#10 - but i wish i could quit (01-97) 



this was one of a very few comics that i have done that is not a linear story. i suppose in a way it is, if one assumes that these are the transpiring events of a day; and if you have ever worked at a copy shop, you know that it easily could be. but ever since, i've generally avoided doing comics with a semi-sourceless narrative voice, such as this one. somehow, to me, it makes it seem the comic less real--it breaks the psychological picture frame and drags another world into it, shattering the suspension of disbelief. in this case, the crow is speaking, and this really will not do, because the crow is death, and death does not speak. i would have done this comic differently, or not at all, if i had thought through the implications, frankly, i suspect that either this was a kind of throw-away comic, done because i couldn't think of anything else at the time, or because i was so eager to write a comic directly discussing the copy shop experience that i didn't come up with the right way to do it.

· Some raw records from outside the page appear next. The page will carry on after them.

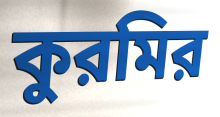
কুরমির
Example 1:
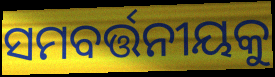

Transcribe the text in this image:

ସମବର୍ତ୍ତନୀୟକୁ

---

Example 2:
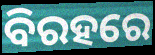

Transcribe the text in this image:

ବିରହରେ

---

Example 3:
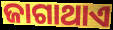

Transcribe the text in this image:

ଜାଗାଥାଏ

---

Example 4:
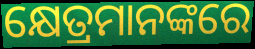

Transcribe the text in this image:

କ୍ଷେତ୍ରମାନଙ୍କରେ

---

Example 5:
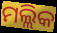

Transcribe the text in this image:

ମଲ୍ଲିକ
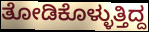
ತೋಡಿಕೊಳ್ಳುತ್ತಿದ್ದ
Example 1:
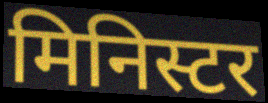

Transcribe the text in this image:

मिनिस्टर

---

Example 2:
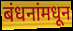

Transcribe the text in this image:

बंधनांमधून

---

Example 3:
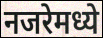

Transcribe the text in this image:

नजरेमध्ये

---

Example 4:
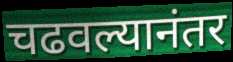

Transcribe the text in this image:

चढवल्यानंतर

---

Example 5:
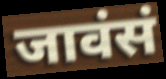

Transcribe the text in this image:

जावंसं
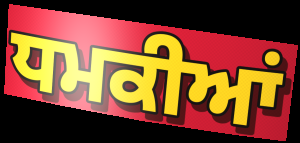
ਧਮਕੀਆਂ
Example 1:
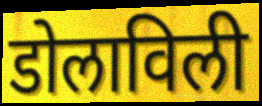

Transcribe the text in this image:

डोलाविली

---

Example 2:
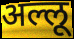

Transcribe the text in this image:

अल्लू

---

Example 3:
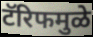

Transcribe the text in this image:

टॅरिफमुळे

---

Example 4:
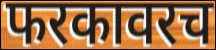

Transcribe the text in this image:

फरकावरच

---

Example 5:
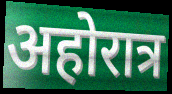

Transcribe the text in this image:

अहोरात्र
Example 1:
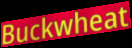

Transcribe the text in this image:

Buckwheat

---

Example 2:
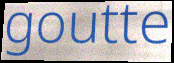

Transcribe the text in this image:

goutte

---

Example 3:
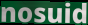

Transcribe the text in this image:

nosuid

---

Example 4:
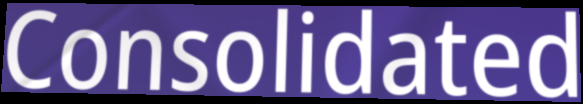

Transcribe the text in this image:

Consolidated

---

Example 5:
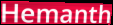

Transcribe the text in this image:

Hemanth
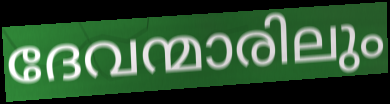
ദേവന്മാരിലും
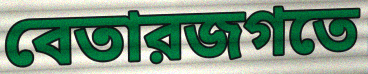
বেতারজগতে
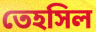
তেহসিল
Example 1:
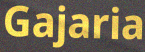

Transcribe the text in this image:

Gajaria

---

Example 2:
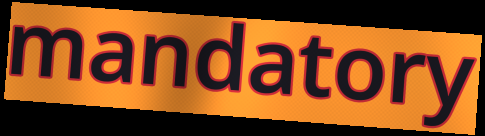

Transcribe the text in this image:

mandatory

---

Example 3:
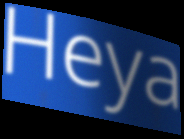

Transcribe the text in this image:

Heya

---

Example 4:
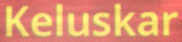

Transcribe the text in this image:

Keluskar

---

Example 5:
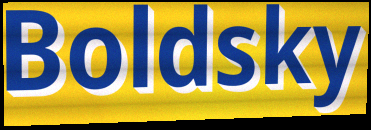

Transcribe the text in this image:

Boldsky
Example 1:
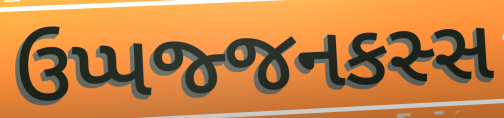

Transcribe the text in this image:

ઉપ્પજ્જનકસ્સ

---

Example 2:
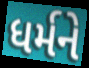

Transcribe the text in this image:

ધર્મને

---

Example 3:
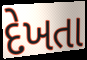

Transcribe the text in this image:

દેખતા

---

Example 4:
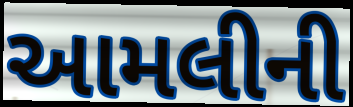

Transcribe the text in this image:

આમલીની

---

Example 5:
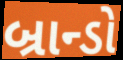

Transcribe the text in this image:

બ્રાન્ડો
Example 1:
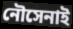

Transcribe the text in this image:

নৌসেনাই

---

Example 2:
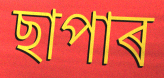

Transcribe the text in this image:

ছাপাৰ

the panelling bothers me in several different ways. of course, as i am sure you are noticing, i didn't use panelling in the traditional sense; somehow i had gotten the idea in my head that the only way to create panelling was either by straight, unbending lines or by white guttering, the lines i disliked; but the white guttering would prove increasingly confusing, despite all of my efforts to control it.. it worked the best when the panel was filled with enough drawing and wash that to borders made themselves, as in the first one. a sub-problem in the panellingare these little jaggy lines around the numbered items . . . they aren't well done, and don't add a whole lot. in retrospect, i would have drawn the entire thing as an ongoing, almost simultaneous series of events that christopher had to contend with--and this would have been closer to real life, because tell me you, there never was just one of these things happening. but no, i had to be fancy.

in independent comics there's such a thing as being so independent that you are unreadable. don't forget that. fancy may pay chris ware, but it probably won't pay you.

the control of the wash is getting better, but you can see it is easy to overdo it. note the skins of my african american characters, and other such details. i was a little nervous about this one because of that, but out it went anyway,and people read it--or ignored it--just the same. as far as general drawing skills go--the businessman in item #9 obviously has just had his left arm wrenched out of his socket. no wonder he's in such a bad mood. and the bitchy johnson county woman in item #3 looks like schwarzenegger arriving on mars in total recall.

yes, yes, yes, the shop was like this. quite a little circus. but plenty of indy comix people start there, or so i hear.